Telles ces vaches rebelles, Fifi Brindacier ou encore Mercredi Addams dans la nouvelle série Netflix, j’ai tendance à croire que je réussis la plupart du temps à être moi-même sans me préoccuper du jugement des autres. Mais parfois j’obéis à des standards et à des attentes sans m’en rendre compte. Il y a quelques années, je fréquentais régulièrement le bar Chez Baptiste avec un ami. Nous buvions des pintes de bière, comme tout le monde autour. Jusqu’au jour où, au hasard d’une conversation, j’ai confié que la bière, finalement, j’aimais pas ben, ben ça. Il se trouve que l’ami non plus : nous préférions tous deux le vin. Nous nous sommes trouvés un peu nonos. Cette journée-là, nous avons changé nos habitudes et je ne crois pas avoir bu la moindre bière depuis.

Plus récemment, j’ai décidé d’assumer mon aversion pour le chocolat noir. Oui, il est plus raffiné et meilleur pour la santé que le chocolat au lait. Mais je ne veux pas discuter avec lui de la dernière expo au Musée des beaux-arts, je ne veux pas qu’il me parle de ses philosophes préférés, je veux juste l’engouffrer pour assouvir mon envie de sucré. C’est pas pour rien que le chocolat noir est plus santé que le chocolat au lait : il ne me fait pas engraisser parce que j’en mange seulement deux bouchées et j’arrête parce que ça me râpe le fond de la gorge.

Je pourrais aussi m’étaler longuement sur ma haine des galettes de riz (des carrés de Rice Krispies salés ? Mais pourquoi ?) ou des cerises de terre (mises dans les brunchs au resto afin de gâcher notre dernière bouchée parce que c’est toujours cette cerise amère qu’on mange en dernier), mais je ne voudrais pas vous ennuyer avec mes petites obsessions.

Ça peut sembler une évidence, assumer ce qu’on est, ce qu’on aime ou qu’on n’aime pas, mais s’il y a une tonne de livres consacrés au sujet dans les palmarès depuis des années, comme L’art subtil de s’en foutre, de Mark Manson, c’est que c’est moins évident à faire qu’il n’y paraît.

À mon avis, que tu sois toi-même ou quelqu’un d’autre, les gens vont te haïr pareil.
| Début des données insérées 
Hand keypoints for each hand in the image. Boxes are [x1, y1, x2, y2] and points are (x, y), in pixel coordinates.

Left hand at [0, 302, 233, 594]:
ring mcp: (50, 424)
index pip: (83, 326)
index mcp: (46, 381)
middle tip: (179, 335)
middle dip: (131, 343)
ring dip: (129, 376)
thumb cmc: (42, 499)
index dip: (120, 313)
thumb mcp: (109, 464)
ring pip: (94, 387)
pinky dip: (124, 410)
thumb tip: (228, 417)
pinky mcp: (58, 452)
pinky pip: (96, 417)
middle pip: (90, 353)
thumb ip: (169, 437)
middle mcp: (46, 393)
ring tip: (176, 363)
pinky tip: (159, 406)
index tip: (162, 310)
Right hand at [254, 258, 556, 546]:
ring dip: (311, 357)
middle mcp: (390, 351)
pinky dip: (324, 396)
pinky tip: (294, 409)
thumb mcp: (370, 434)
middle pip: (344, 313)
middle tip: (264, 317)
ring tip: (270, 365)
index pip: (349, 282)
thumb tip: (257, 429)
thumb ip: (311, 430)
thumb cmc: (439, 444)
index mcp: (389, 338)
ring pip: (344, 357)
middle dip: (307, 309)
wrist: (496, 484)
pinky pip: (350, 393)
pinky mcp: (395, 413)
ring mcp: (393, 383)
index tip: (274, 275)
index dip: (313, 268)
Les gens haïssent. Beaucoup. Certains écrivent dans les médias pour se plaindre des artistes qui vont dans des galas trop mal habillés à leur goût (« C’est un manque de respect ! »), de ceux qui y vont habillés trop chic (« C’est un manque d’humilité ! »), bref, la vie devrait être régie selon leurs goûts. C’est évidemment impossible de leur plaire, quand bien même on essaierait très fort, parce que tous ces gens sont différents et que, par conséquent, leurs goûts diffèrent. Avouez que cette logique est implacable : on ne peut pas plaire aux gens, alors ne nous soucions pas de leur avis. N’est-ce pas tout simple ?

Bon.

L’affaire, c’est que ça peut vite déraper, se foutre de l’avis des gens. Tu commences par t’habiller selon tes envies, sans t’inquiéter de ce que vont penser les gens qui croiseront ton chemin, et puis un jour tu débarques à l’épicerie avec un bas de pyjama usé déchiré aux fesses, un chandail où c’est écrit « Allez toute chier » au Sharpie, la vapoteuse au coin de la bouche et tu goûtes aux fruits avant de les acheter en recrachant ceux que tu n’aimes pas.
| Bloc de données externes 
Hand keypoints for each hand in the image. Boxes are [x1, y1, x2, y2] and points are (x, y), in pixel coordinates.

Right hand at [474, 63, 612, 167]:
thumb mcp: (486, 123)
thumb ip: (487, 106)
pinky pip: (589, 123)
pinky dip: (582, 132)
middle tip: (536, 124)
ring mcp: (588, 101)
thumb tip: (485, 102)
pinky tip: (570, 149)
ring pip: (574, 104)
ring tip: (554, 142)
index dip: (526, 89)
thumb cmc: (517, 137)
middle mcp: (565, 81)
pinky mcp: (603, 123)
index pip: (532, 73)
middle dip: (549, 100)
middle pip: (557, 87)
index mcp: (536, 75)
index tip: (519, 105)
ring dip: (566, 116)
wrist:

Il y a pourtant moyen de se foutre du jugement des gens sans se foutre des gens. La nuance est importante.

Tu conduis prudemment en respectant les limites de vitesse, en écoutant tes artistes préférés, en chantant avec eux, et tu regardes les chauffards te dépasser à gauche et à droite en te hurlant des insultes : tu te fous du jugement des autres. Tu conduis en dépassant tout le monde à gauche et à droite en hurlant des insultes : tu te fous des autres. (Et peut-être un peu de ta propre vie, aussi.)
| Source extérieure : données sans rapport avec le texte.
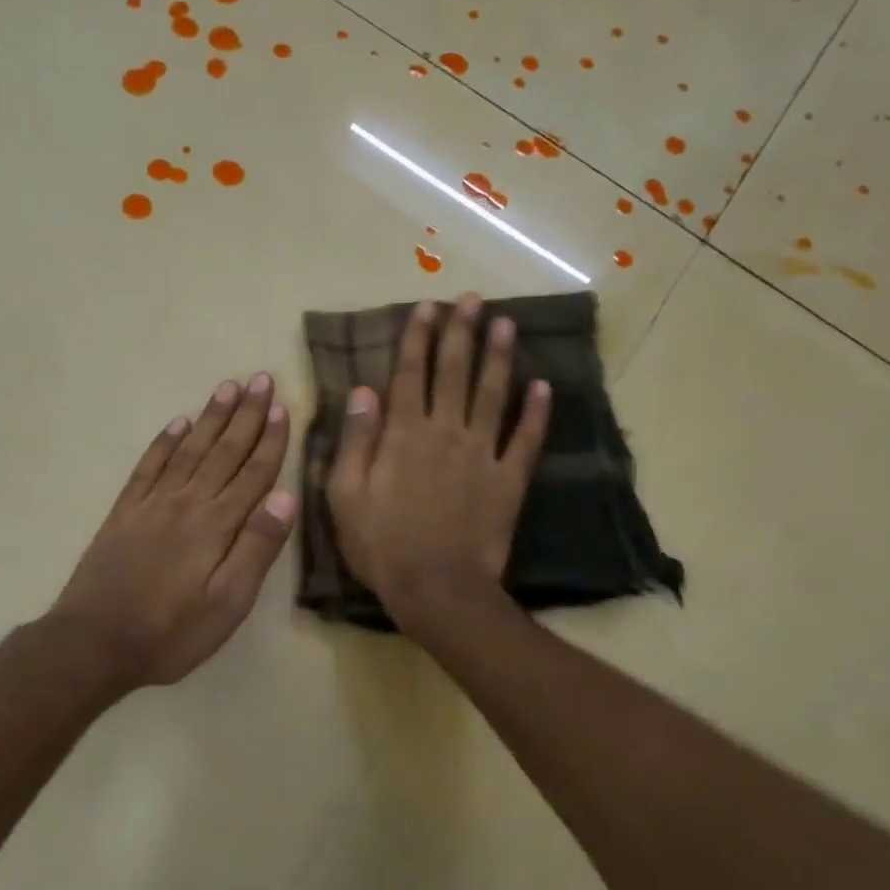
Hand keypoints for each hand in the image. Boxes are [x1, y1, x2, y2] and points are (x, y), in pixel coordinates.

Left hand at [51, 373, 297, 691]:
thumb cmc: (170, 632)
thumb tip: (285, 498)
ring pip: (189, 450)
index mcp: (216, 525)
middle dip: (245, 415)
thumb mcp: (227, 604)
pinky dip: (165, 441)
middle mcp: (186, 502)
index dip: (269, 440)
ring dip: (210, 417)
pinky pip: (149, 466)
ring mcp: (152, 504)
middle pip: (223, 451)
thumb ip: (256, 549)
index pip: (252, 473)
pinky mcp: (125, 512)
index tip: (282, 407)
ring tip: (227, 387)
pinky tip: (177, 423)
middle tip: (260, 379)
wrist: (93, 642)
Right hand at [326, 293, 548, 627]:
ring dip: (499, 357)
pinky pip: (526, 440)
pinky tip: (543, 386)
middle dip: (461, 333)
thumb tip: (363, 391)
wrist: (437, 589)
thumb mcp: (346, 496)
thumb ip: (355, 441)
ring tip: (506, 324)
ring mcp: (482, 455)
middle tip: (471, 300)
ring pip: (493, 395)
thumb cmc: (381, 545)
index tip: (426, 307)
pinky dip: (537, 413)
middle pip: (455, 373)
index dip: (417, 338)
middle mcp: (446, 433)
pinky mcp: (509, 480)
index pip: (411, 375)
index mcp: (404, 435)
Je crois qu’il y a là un bel équilibre à trouver. Ça n’empêchera pas les gens de nous haïr, évidemment, mais ça permet de dormir la conscience tranquille. On aurait beau tout faire pour plaire aux autres, il y en aura toujours pour nous détester. Alors, aussi bien être soi-même, tout imparfaits que nous sommes.